*** Task input Section Begins ***
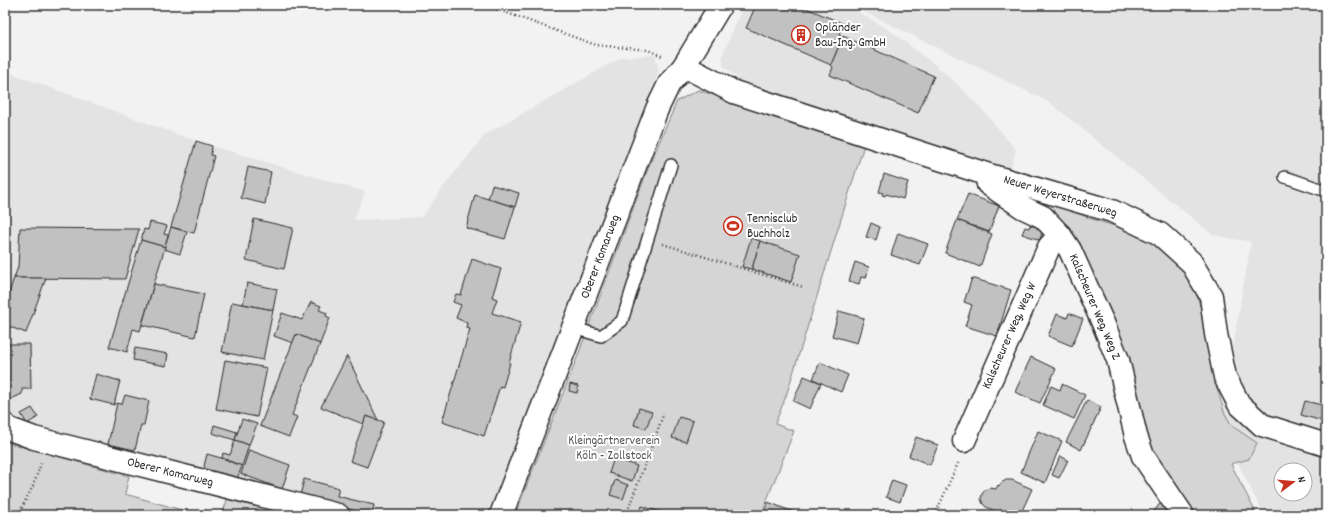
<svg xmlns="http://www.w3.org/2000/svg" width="1331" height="520" font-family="Dekko,sans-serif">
  <rect width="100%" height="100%" fill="#f2f2f2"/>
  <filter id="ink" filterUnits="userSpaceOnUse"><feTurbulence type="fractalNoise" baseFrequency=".025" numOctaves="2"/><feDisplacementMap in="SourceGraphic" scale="8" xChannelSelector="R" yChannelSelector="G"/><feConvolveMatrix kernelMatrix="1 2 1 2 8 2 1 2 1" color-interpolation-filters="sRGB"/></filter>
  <g filter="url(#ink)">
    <g fill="#e3e3e3" fill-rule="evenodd">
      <path d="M744 5H846L892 32 935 65 957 84 988 116 1016 150 1010 171 767 96 743 83 724 67 722 56Z"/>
      <path d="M850 5H1326V515H1264L1219 426 1251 242 1213 235 1049 102ZM1281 470H1305V494H1281Z"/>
      <path d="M655 55 659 70 490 515H367L238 481 5 436V71L196 141 365 192 354 220 422 217 447 182 486 134 622 57Z"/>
    </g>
    <g fill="#d5d5d5" stroke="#808080">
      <path d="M698 90 865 142 786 396 775 424 794 431 761 515H515L575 363 649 166 677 101Z"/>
      <path d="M1025 193 1092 219 1141 234 1179 261 1196 292 1206 327 1210 362 1224 412 1232 426 1257 443 1249 459 1231 464 1257 515H1183L1144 448 1115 332 1020 198Z"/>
      <path d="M5 442 129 476 125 494 200 515H5Z"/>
      <path d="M228 497 303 515H222Z"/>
    </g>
    <g fill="#c1c1c1" stroke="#2b2b2b">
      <path d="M756 5H799L844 24 839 34 843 36 831 65 746 28Z"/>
      <path d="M843 36 934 76 918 113 830 75 833 67 831 65Z"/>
      <path d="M196 141 212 146 211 155 214 156 194 233 171 227Z"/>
      <path d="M248 167 271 172 265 204 241 198Z"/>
      <path d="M884 174 908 182 903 199 886 194 885 196 882 195 883 193 879 192Z"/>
      <path d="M492 185 519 193 515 207 488 199Z"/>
      <path d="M968 194 999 206 989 232 957 220Z"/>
      <path d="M475 195 515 207 505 239 466 228Z"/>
      <path d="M254 219 293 228 284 269 246 260Z"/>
      <path d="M957 220 992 234 980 267 945 253Z"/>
      <path d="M150 222 167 226 164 234 168 235 165 247 141 240 144 229 148 230Z"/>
      <path d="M871 223 880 227 876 240 866 237Z"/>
      <path d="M1030 225 1043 229 1040 240 1022 234 1025 227 1029 228Z"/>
      <path d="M171 227 187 232 180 254 164 249Z"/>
      <path d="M20 228 139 229 125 279 14 278 18 267Z"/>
      <path d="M898 233 928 244 920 265 891 255Z"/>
      <path d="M751 238 760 241 752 269 742 267Z"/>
      <path d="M141 240 165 247 140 331 133 329 127 352 109 347Z"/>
      <path d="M760 241 800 254 791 282 752 269Z"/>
      <path d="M472 259 501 269 492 297 497 299 492 313 521 322 509 363H510L503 387 500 386 484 436 442 422 470 329 466 328 467 323 456 318 461 305 453 302 456 294 461 295Z"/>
      <path d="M855 262 869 267 866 278 861 277 859 284 849 281Z"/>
      <path d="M14 278H46L26 333 5 325V304Z"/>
      <path d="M972 278 1011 290 997 336 965 326 972 305 964 302Z"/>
      <path d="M247 283 277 289 273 310 243 304Z"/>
      <path d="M154 284 204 294 195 337 142 325Z"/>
      <path d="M232 302 273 310 263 360 222 352Z"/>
      <path d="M311 302 321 306 319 310 327 313 326 316 330 318 320 344 296 334 293 343 274 336 282 313 302 320Z"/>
      <path d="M839 311 864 318 857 343 832 336Z"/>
      <path d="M1069 313 1083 319 1072 346 1048 336 1057 314 1067 318Z"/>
      <path d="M296 334 320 344 292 415 297 417 289 437 260 426Z"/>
      <path d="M5 344H30L31 389H22V394L5 402Z"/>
      <path d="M135 348 168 354 166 366 133 360Z"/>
      <path d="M347 356 378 420 366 416 363 424 321 407Z"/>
      <path d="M1031 357 1056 369 1040 403 1015 392Z"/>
      <path d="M225 360 267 368 257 417 216 409Z"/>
      <path d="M820 362 848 375 841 392 813 379Z"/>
      <path d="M96 374 120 381 114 405 90 399Z"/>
      <path d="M804 376 821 383 810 409 793 401Z"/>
      <path d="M570 384 578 386 577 393 569 391Z"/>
      <path d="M1062 384 1085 395 1074 419 1043 405 1051 386 1060 390Z"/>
      <path d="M125 395 149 401 144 425H141L135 450 108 444 117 403 122 404Z"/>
      <path d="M1087 400 1101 407 1081 450 1066 442Z"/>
      <path d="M1305 401 1326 406V422L1301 415Z"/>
      <path d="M32 408 38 417 27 424 21 414Z"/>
      <path d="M639 408 652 412 646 429 634 425Z"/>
      <path d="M366 416 384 422 367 467 350 461Z"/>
      <path d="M679 417 693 421 686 442 672 438Z"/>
      <path d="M242 419 257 424 249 445 235 440Z"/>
      <path d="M214 425 237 432 235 440 212 433Z"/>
      <path d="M1038 431 1062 441 1045 483 1021 472Z"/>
      <path d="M916 437 938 445 930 465 909 456Z"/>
      <path d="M235 440 249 445 242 466 222 458 223 453 230 455Z"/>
      <path d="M249 450 290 465 282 489 241 474Z"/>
      <path d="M207 454 228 460V461L242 466 237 479 206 470 204 466Z"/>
      <path d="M1060 456 1068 460 1059 478 1052 475Z"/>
      <path d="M614 458 637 466 632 481 609 473Z"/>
      <path d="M304 479 339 488 337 496 374 505 372 515 300 496Z"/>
      <path d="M615 480 628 485 623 499 610 495Z"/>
      <path d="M892 480 906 485 900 502 886 497Z"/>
      <path d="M1006 480H1012L1032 489 1020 515H1004L986 507 983 504 981 499 982 494 985 490 990 488 996 489 998 485 999 486 1001 483Z"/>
      <path d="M1162 501 1178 515H1151Z"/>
      <path d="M768 502 796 513V515H763Z"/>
      <path d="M642 506 669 515H639Z"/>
    </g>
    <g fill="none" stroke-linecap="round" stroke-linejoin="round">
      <g stroke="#2b2b2b" stroke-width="14">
        <g id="lane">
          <path d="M1285 177 1326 191"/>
          <path d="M574 328 601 336 622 321 671 165"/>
        </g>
      </g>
      <g stroke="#2b2b2b" stroke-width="25">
        <g id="street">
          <path d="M684 66 734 92 986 174 1112 211 1160 234 1191 262 1211 296 1216 334 1225 377 1239 404 1262 425 1326 445"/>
          <path d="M986 175 988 184 1022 207 1043 217 1060 235 1070 250 1103 323 1118 360 1136 436 1143 456 1182 514"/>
          <path d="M5 425 7 428 34 438 338 515"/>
          <path d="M964 441 1049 247 1060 235"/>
          <path d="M501 515 657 109 669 84 684 66 719 8"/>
        </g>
      </g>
      <g stroke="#2b2b2b" stroke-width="2.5" stroke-dasharray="1 3" stroke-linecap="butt">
        <path d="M485 5 596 45 648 50 664 57"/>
        <path d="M663 244 803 287"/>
        <path d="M18 515 32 488 42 461"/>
        <path d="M626 515 665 410"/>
        <path d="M935 515 959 461"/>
      </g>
      <use href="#lane" stroke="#fff" stroke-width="11"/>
      <use href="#street" stroke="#fff" stroke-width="22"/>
    </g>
  </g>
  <defs>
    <g id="building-ring" transform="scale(1)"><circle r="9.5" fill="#fff" stroke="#c8321e" stroke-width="1.5"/><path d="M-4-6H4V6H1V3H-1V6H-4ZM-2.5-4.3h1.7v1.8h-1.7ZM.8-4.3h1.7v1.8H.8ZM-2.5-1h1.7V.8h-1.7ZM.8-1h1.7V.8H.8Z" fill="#c8321e"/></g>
    <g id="stadium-ring" transform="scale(1)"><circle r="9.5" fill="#fff" stroke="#c8321e" stroke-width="1.5"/><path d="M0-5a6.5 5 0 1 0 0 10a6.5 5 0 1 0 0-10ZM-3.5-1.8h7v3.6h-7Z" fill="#c8321e"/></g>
  </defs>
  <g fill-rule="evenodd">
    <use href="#building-ring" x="801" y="35"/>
    <use href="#stadium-ring" x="733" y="226"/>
  </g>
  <g text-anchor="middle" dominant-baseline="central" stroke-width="4" stroke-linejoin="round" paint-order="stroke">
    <g font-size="13" fill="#2b2b2b" stroke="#fff" text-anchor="start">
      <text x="815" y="28">Opländer<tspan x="815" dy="15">Bau-Ing. GmbH</tspan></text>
      <text x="747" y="219">Tennisclub<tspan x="747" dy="15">Buchholz</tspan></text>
    </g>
    <g font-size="13" fill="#2b2b2b" stroke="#fff">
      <text transform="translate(1060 197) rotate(17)">Neuer Weyerstraßerweg</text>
      <text transform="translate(601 257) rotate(-69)">Oberer Komarweg</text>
      <text transform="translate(1094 307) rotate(67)">Kalscheurer Weg, Weg Z</text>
      <text transform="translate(1010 336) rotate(-66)">Kalscheurer Weg, Weg W</text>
      <text transform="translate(170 473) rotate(14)">Oberer Komarweg</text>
    </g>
    <g font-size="13" fill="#565656" stroke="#fff">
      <text x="614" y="441">Kleingärtnerverein<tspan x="614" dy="15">Köln - Zollstock</tspan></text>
    </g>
  </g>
  <rect width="1331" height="520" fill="none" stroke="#fff" stroke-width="20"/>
  <rect x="10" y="10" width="1311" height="500" fill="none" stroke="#2b2b2b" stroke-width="1.5" filter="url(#ink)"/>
  <g transform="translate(1293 482) rotate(74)"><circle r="19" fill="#ffffff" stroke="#aaaaaa"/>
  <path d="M0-3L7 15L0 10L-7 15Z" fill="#c8321e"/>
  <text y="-6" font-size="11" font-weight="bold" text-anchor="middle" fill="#2b2b2b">N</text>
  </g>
</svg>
*** Task input Section Ends ***
Please report how many lines in the listing above contain the word "linejoin", and give nothing but the number.

2